• [Passage provided]:
════

17 August 2012

The Business Behind the Strikes at the Nursing Homes


The NYU School of Law’s Straus Institute for the Advanced Study of Law and Justice has a mission “to merge premier academic and intellectual conditions with community integration and a sense of public service.” Annually endowed with $1.25 million from Daniel E. Straus, a trustee at the law school, the institute is defined by an “international, multicultural, interdisciplinary, and community-minded approach.”

But over the past year, Straus has seemingly failed to live up to the mission of his own institute. His company HealthBridge Management, which owns nursing homes in Connecticut, Maryland, Massachusetts, Michigan, Ohio, and Pennsylvania, refuses to bargain in good faith with workers at its Connecticut facilities and, while Straus is accused of violating labor laws, his employees are walking the picket line.
NYU’s Student Labor Action Movement (SLAM), noting the irony in the contradiction between Straus’ actions and the title of his namesake institute, is organizing a campaign against the trustee. In the last year, the group of student activists has held protests, teach-ins, and film screenings, working closely with SEIU 1199 NE, which represents HealthBridge’s employees, to bring awareness of this complex situation to the NYU community.

════

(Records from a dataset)
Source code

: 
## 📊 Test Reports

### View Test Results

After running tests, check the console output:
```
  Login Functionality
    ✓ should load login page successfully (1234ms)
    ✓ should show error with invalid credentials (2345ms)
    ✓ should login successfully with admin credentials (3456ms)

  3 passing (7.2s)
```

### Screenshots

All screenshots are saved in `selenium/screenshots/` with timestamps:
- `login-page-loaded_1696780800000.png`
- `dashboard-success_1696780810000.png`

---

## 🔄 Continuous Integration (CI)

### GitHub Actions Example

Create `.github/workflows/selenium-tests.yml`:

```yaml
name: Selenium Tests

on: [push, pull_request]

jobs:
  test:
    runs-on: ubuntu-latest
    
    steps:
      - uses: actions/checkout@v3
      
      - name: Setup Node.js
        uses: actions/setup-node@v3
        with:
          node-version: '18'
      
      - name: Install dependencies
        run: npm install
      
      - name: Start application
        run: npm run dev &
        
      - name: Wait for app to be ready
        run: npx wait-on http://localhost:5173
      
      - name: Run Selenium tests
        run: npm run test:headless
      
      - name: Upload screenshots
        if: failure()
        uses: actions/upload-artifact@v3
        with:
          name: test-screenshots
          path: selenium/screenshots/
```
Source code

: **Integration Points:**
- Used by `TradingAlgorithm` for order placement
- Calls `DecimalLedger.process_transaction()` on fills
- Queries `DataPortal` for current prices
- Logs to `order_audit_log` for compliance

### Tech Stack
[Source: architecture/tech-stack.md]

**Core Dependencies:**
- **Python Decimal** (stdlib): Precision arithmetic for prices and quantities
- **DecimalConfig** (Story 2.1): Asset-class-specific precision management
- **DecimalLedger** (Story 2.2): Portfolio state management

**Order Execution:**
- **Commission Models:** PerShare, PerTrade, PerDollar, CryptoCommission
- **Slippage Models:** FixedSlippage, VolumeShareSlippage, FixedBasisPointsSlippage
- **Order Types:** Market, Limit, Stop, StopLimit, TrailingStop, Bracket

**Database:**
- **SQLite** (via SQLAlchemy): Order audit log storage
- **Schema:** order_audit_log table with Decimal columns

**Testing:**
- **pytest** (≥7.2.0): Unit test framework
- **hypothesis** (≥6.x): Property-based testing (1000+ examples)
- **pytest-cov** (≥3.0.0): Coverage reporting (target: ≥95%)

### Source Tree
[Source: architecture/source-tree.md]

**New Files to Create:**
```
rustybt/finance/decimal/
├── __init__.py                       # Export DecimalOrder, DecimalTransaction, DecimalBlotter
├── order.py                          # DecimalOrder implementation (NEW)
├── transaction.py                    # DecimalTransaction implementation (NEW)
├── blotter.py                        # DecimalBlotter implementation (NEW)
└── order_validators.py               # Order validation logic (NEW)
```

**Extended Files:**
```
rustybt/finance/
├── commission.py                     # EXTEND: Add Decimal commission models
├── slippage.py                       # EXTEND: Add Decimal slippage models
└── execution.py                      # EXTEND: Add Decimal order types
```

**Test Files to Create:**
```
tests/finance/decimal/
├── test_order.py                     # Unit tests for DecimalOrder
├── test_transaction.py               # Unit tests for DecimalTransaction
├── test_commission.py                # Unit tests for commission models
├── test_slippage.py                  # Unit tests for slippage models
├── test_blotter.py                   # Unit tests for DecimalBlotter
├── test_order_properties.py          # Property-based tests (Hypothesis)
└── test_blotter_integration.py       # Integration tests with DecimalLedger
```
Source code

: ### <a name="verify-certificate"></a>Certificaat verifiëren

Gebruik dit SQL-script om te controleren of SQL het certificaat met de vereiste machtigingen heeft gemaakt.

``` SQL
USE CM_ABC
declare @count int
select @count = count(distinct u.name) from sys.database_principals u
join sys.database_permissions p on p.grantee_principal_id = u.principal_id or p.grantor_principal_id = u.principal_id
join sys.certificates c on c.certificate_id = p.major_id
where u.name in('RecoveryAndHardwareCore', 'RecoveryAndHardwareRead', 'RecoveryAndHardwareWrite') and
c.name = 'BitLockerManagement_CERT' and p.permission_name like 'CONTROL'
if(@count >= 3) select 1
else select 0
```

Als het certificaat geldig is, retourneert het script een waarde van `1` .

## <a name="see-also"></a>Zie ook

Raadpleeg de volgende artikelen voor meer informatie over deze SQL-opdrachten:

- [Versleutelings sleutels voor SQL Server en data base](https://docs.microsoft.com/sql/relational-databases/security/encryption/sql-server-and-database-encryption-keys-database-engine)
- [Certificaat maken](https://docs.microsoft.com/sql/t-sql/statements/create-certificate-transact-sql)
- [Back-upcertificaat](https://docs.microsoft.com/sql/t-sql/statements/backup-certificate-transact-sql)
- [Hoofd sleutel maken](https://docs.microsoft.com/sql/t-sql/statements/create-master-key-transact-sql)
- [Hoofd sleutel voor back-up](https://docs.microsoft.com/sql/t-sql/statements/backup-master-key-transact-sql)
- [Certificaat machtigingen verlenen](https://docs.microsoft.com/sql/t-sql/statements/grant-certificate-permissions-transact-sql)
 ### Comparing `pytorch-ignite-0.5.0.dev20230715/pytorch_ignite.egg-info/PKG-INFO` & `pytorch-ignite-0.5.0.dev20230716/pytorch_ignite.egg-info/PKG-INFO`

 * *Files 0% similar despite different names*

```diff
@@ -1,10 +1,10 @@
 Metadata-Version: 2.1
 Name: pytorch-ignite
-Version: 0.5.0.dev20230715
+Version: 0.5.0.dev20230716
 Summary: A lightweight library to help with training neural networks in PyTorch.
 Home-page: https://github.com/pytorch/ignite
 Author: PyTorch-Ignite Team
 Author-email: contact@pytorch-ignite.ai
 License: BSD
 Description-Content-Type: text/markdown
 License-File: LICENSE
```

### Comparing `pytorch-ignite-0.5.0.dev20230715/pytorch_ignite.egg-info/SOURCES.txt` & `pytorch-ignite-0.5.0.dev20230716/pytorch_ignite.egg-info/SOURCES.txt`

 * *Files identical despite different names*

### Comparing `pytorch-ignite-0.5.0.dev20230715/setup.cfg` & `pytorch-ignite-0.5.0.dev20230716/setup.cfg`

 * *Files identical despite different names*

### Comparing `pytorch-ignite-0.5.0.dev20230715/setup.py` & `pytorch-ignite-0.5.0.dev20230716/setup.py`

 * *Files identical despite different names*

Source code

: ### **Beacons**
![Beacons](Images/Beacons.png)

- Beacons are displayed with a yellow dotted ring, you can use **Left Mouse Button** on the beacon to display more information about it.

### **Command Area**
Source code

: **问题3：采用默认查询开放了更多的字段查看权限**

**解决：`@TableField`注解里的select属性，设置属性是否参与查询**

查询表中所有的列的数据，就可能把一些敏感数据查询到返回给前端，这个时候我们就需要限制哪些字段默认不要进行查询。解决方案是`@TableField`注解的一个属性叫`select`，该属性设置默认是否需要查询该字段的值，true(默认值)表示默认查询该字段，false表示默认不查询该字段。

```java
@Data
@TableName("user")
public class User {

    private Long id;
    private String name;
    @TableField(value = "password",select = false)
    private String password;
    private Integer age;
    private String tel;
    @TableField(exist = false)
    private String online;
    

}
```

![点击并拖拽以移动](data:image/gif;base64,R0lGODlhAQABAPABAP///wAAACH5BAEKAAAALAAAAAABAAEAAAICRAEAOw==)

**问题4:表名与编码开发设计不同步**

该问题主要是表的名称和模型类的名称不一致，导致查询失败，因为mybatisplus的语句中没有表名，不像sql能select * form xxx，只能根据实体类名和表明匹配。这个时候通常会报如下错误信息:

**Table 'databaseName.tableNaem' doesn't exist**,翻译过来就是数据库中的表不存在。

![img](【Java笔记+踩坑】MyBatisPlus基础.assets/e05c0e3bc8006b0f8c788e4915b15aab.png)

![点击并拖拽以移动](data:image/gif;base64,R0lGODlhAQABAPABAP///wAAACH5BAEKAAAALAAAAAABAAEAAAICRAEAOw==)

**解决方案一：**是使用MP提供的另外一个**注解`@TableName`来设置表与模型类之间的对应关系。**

════

• [What this exercise asks]:
- a) List every state where, according to the article on the nursing home strikes, HealthBridge Management owns nursing homes.
- b) Extend the article on the nursing home strikes, picking up right after its final sentence.

• [Responses to the tasks]:
- a) Connecticut, Maryland, Massachusetts, Michigan, Ohio, Pennsylvania

- b)
[...]
On June 17, HealthBridge announced that it would no longer negotiate with the union, choosing to instead impose its own contract on the workers. The proposed contract, which increased health care costs, froze the workers’ retirement plan, and offered fewer working hours, prompted the caregivers to vote twenty-five-to-one to send the company a strike notice on June 21. Since July 3, approximately six hundred caregivers at five HealthBridge facilities have been on strike.

[...]
On July 6, the National Labor Relations Board (NLRB) issued a formal complaint against HealthBridge—its fifth against Straus’ company. In the fourteen-page document, the NLRB admonishes HealthBridge’s “pattern of bad faith bargaining,” citing the company’s refusal to negotiate with the union, illegal firings of workers, and threats to close facilities and lock out employees.